● Given exercise: Please copy the records starting at the beginning and ending at the line containing "name author: (Dunal) Hunz.", replacing "locality" with "site" and keeping everything else unchanged.

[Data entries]

▼

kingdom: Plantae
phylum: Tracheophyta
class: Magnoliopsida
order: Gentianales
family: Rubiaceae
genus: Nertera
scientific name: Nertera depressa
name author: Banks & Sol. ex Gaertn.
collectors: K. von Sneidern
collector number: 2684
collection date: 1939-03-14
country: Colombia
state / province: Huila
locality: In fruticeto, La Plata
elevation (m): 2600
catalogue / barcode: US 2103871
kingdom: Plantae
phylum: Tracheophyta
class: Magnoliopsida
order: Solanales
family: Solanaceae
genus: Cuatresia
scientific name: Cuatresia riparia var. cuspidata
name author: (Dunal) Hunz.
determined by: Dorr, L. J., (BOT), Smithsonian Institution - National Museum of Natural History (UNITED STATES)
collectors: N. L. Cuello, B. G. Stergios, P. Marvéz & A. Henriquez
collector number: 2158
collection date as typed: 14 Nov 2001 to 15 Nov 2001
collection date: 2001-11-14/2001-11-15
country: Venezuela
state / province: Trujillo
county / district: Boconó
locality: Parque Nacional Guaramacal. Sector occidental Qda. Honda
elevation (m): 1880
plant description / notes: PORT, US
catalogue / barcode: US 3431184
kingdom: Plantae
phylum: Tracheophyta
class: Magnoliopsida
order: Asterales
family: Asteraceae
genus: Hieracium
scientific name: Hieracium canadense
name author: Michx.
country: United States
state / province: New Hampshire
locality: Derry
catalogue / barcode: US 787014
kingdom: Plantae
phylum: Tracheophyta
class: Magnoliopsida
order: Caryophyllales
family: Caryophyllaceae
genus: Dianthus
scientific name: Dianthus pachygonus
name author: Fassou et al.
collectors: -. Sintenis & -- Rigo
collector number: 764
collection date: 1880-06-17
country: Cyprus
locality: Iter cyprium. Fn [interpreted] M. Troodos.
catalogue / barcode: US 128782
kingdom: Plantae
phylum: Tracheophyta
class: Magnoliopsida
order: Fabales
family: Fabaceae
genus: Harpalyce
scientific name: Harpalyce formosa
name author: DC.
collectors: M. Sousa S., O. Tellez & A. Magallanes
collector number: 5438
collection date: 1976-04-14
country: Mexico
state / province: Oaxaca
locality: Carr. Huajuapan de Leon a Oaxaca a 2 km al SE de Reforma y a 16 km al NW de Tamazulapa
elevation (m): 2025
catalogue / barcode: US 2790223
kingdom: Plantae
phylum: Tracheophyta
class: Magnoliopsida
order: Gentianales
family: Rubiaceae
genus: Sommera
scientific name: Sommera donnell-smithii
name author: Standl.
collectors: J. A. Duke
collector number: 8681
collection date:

▲

● Final answer:
kingdom: Plantae
phylum: Tracheophyta
class: Magnoliopsida
order: Gentianales
family: Rubiaceae
genus: Nertera
scientific name: Nertera depressa
name author: Banks & Sol. ex Gaertn.
collectors: K. von Sneidern
collector number: 2684
collection date: 1939-03-14
country: Colombia
state / province: Huila
site: In fruticeto, La Plata
elevation (m): 2600
catalogue / barcode: US 2103871
kingdom: Plantae
phylum: Tracheophyta
class: Magnoliopsida
order: Solanales
family: Solanaceae
genus: Cuatresia
scientific name: Cuatresia riparia var. cuspidata
name author: (Dunal) Hunz.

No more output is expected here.